There: I’ve admitted it.
She’s a better person than me.
A kinder person.
One with – yeah, let’s face it – nicer, purer thoughts.
Which is why she’s survived this place.
And I haven’t.
But then, why is she holding us here?
Because…because she thinks she’s protecting us.
Giving us something repetitive and easy to remember to distract us; so we don’t dwell on our fears. And fall prey to this evil wendy house.
We’re safe here, for the moment. Here in our own, self-contained little world.

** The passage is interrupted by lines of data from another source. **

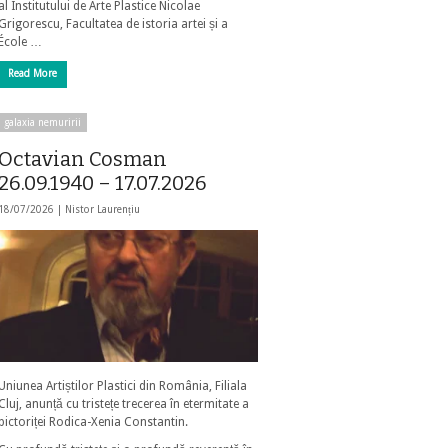
al Institutului de Arte Plastice Nicolae
Grigorescu, Facultatea de istoria artei și a
École …
Read More
galaxia nemuririi
Octavian Cosman
26.09.1940 – 17.07.2026
18/07/2026 |
Nistor Laurențiu
Uniunea Artiștilor Plastici din România, Filiala
Cluj, anunță cu tristețe trecerea în etermitate a
pictoriței Rodica-Xenia Constantin.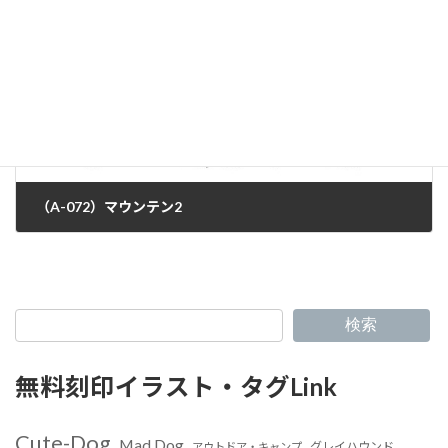
（A-072）マウンテン2
検索
無料刻印イラスト・タグLink
Cute-Dog
Mad Dog
グレイハウンド
アウトドア・キャンプ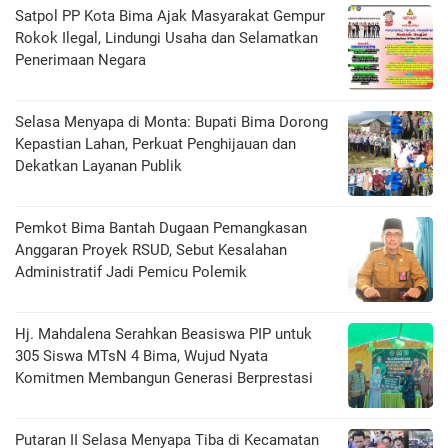
Satpol PP Kota Bima Ajak Masyarakat Gempur
Rokok Ilegal, Lindungi Usaha dan Selamatkan
Penerimaan Negara
Selasa Menyapa di Monta: Bupati Bima Dorong
Kepastian Lahan, Perkuat Penghijauan dan
Dekatkan Layanan Publik
Pemkot Bima Bantah Dugaan Pemangkasan
Anggaran Proyek RSUD, Sebut Kesalahan
Administratif Jadi Pemicu Polemik
Hj. Mahdalena Serahkan Beasiswa PIP untuk
305 Siswa MTsN 4 Bima, Wujud Nyata
Komitmen Membangun Generasi Berprestasi
Putaran II Selasa Menyapa Tiba di Kecamatan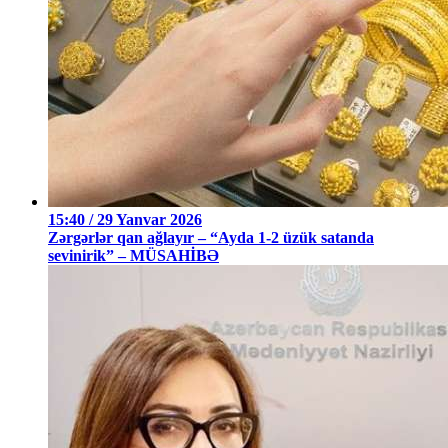
15:40 / 29 Yanvar 2026
Zərgərlər qan ağlayır – “Ayda 1-2 üzük satanda
sevinirik” – MÜSAHİBƏ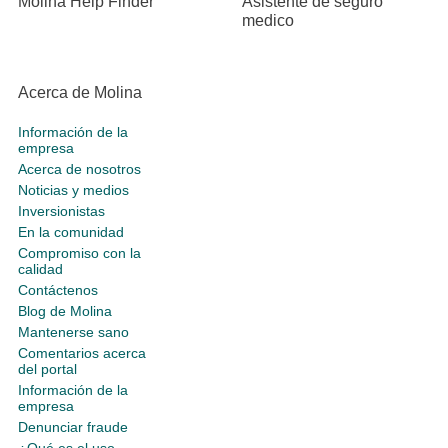
Molina Help Finder
Asistente de seguro
medico
Acerca de Molina
Información de la
empresa
Acerca de nosotros
Noticias y medios
Inversionistas
En la comunidad
Compromiso con la
calidad
Contáctenos
Blog de Molina
Mantenerse sano
Comentarios acerca
del portal
Información de la
empresa
Denunciar fraude
¿Qué es el uso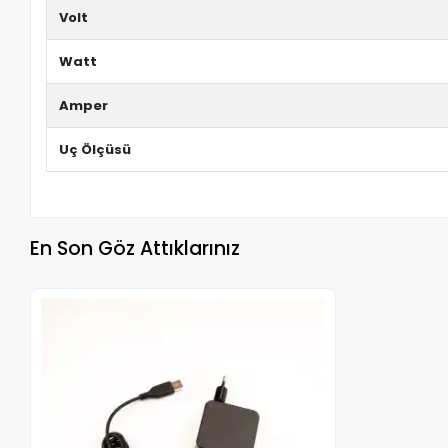
Volt
Watt
Amper
Uç Ölçüsü
En Son Göz Attıklarınız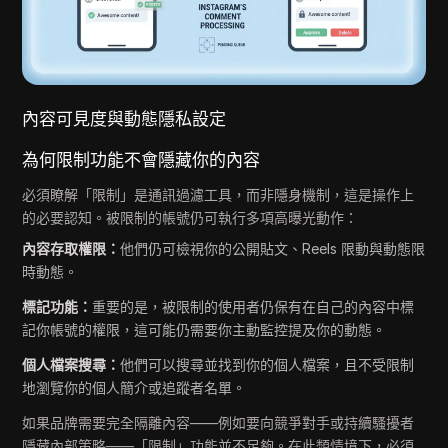
內容可見度與動態隱私設定
為何限制功能不會隱藏你的內容
必須瞭解「限制」是通訊過濾工具，而非隱身機制，這是操作上
的必要認知。被限制的帳號仍可執行多項高曝光動作：
內容存取權限：
他們仍可檢視你的公開貼文、Reels 限動與動態限
時動態。
標記功能：
重要的是，被限制的使用者仍保有在自己的內容中標
記你帳號的權限，這可能仍需要你主動監控提及你的動態。
個人檔案搜尋：
他們可以搜尋並找到你的個人檔案，且不受限制
地瀏覽你的個人簡介或追蹤者名單。
如果品牌需要完全隔離內容——例如要向競爭對手或持續騷擾者
隱藏內部策略——「限制」功能並不足夠。在此類情境下，必須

But Pearl obviously hasn’t figured out yet how to get us all out of here.
Which means the wendy house has us all trapped here after all.
*
Chapter 32
‘Pearl! I need to talk to you!’
I hiss urgently at Pearl as she takes her turn jumping over the twirling rope, along with one of the mice.
She acts like she hasn’t heard me, like she wants to ignore me.
But I caught her frowning worriedly. She heard me all right.
She’s glancing nervously about herself, like she’s frightened something awful’s about to happen.
‘Pearl!’
‘Sing: you should be singing,’ Pearl hisses back without even glancing my way.
Her eyes are still fliting nervously, as if she wants to take in everything she can all at once. As if she’s expecting things to start altering for the worse any moment now.
‘Everyone else can sing,’ I persist. ‘I need to ask you some questions.’
She still continues to ignore me, her own singing increasing in volume, in urgency.
‘My mama told me, if I was goody…that she would buy me, a rubber dolly…’
‘Pearl, if you don’t talk to me, I’m going to stop swinging this damn rope…’
‘Okay, okay!’ she grimaces. ‘But keep swinging the rope!’
She glances everywhere about herself once more, obviously still frantic that our talking is somehow going to result in something terrible happening.
‘Correct me if I’m wrong,’ I say, ‘but all this is your creation, right?’